Extracted records
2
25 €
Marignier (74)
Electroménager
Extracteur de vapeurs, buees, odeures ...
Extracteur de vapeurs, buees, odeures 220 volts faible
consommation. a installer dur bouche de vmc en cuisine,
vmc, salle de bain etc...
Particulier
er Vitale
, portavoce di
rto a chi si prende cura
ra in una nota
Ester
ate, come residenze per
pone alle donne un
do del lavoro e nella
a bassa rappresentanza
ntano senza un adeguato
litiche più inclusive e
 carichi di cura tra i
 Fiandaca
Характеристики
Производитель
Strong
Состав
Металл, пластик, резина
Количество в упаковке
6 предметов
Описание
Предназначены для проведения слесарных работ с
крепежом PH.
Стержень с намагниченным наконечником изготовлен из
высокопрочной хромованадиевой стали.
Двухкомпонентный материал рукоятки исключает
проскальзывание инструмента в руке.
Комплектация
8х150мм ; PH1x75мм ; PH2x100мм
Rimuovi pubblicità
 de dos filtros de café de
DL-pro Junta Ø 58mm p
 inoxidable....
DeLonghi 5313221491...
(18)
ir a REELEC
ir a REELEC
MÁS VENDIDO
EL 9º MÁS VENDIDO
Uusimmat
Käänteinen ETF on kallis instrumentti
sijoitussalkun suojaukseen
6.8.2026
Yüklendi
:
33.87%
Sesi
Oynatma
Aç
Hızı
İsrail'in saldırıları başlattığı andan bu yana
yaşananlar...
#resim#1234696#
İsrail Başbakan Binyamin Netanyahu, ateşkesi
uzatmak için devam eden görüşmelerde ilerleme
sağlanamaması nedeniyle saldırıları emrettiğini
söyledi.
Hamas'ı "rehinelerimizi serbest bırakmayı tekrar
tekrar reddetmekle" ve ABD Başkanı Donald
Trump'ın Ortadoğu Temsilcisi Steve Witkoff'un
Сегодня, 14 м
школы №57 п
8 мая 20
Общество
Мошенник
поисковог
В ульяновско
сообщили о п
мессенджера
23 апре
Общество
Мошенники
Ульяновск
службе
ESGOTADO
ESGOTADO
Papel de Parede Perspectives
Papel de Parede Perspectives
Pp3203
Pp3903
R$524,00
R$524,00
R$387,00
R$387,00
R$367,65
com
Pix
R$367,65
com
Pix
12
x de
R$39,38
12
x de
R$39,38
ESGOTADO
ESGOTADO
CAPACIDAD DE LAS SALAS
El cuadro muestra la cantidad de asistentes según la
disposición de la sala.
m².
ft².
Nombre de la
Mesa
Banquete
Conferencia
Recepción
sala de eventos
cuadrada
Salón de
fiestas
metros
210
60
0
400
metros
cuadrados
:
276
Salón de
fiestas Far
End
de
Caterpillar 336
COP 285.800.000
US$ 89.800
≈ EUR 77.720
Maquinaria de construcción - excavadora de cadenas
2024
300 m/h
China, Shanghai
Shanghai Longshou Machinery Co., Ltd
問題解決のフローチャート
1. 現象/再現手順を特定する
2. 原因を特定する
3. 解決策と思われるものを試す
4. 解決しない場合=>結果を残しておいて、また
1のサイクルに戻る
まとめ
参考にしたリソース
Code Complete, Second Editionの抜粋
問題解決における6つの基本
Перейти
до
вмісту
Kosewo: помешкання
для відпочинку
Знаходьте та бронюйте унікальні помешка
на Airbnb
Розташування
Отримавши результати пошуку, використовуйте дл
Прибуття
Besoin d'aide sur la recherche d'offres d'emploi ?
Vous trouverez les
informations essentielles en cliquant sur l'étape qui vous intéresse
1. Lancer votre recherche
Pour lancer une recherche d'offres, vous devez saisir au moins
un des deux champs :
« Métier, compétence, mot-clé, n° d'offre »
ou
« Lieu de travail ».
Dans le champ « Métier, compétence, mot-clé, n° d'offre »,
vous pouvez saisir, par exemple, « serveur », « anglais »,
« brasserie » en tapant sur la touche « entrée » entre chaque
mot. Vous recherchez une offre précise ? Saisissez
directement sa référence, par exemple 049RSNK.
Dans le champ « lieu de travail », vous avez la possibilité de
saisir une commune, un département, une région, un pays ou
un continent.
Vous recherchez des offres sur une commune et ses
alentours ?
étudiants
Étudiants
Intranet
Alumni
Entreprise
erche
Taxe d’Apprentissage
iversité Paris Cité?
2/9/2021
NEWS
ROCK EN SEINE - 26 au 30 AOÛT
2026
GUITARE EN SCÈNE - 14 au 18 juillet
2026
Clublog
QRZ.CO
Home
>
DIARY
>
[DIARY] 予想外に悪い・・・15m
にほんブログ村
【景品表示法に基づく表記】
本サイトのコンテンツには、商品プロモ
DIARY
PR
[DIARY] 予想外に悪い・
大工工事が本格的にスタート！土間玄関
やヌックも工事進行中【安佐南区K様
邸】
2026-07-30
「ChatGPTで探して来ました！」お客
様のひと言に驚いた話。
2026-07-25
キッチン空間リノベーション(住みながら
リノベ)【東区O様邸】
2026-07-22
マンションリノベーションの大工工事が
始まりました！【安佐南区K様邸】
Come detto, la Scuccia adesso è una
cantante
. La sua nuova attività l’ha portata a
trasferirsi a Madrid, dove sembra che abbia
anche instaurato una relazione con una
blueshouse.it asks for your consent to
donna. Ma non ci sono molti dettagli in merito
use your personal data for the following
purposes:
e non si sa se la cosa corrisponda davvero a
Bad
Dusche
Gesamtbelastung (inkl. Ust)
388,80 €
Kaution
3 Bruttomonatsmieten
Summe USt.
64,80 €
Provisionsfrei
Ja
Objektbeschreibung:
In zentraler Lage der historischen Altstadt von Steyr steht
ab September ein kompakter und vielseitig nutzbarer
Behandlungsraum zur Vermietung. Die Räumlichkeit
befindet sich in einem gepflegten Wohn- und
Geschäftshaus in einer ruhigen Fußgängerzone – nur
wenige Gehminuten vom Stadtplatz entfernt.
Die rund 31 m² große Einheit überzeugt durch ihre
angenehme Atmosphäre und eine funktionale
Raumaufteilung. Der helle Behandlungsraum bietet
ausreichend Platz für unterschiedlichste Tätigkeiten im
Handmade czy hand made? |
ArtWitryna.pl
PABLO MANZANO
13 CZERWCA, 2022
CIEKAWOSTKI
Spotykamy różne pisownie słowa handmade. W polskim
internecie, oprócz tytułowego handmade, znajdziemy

DIRECTIONS FOR THIS TASK >> Convert every line of the material, from its first line through the line containing "uzatmak için devam eden görüşmelerde ilerleme", into a JSON list of strings with one string per line, omitting blank lines.

RESULT FOR THIS EXERCISE >>
[
  "2",
  "25 €",
  "Marignier (74)",
  "Electroménager",
  "Extracteur de vapeurs, buees, odeures ...",
  "Extracteur de vapeurs, buees, odeures 220 volts faible",
  "consommation. a installer dur bouche de vmc en cuisine,",
  "vmc, salle de bain etc...",
  "Particulier",
  "er Vitale",
  ", portavoce di",
  "rto a chi si prende cura",
  "ra in una nota",
  "Ester",
  "ate, come residenze per",
  "pone alle donne un",
  "do del lavoro e nella",
  "a bassa rappresentanza",
  "ntano senza un adeguato",
  "litiche più inclusive e",
  " carichi di cura tra i",
  " Fiandaca",
  "Характеристики",
  "Производитель",
  "Strong",
  "Состав",
  "Металл, пластик, резина",
  "Количество в упаковке",
  "6 предметов",
  "Описание",
  "Предназначены для проведения слесарных работ с",
  "крепежом PH.",
  "Стержень с намагниченным наконечником изготовлен из",
  "высокопрочной хромованадиевой стали.",
  "Двухкомпонентный материал рукоятки исключает",
  "проскальзывание инструмента в руке.",
  "Комплектация",
  "8х150мм ; PH1x75мм ; PH2x100мм",
  "Rimuovi pubblicità",
  " de dos filtros de café de",
  "DL-pro Junta Ø 58mm p",
  " inoxidable....",
  "DeLonghi 5313221491...",
  "(18)",
  "ir a REELEC",
  "ir a REELEC",
  "MÁS VENDIDO",
  "EL 9º MÁS VENDIDO",
  "Uusimmat",
  "Käänteinen ETF on kallis instrumentti",
  "sijoitussalkun suojaukseen",
  "6.8.2026",
  "Yüklendi",
  ":",
  "33.87%",
  "Sesi",
  "Oynatma",
  "Aç",
  "Hızı",
  "İsrail'in saldırıları başlattığı andan bu yana",
  "yaşananlar...",
  "#resim#1234696#",
  "İsrail Başbakan Binyamin Netanyahu, ateşkesi",
  "uzatmak için devam eden görüşmelerde ilerleme"
]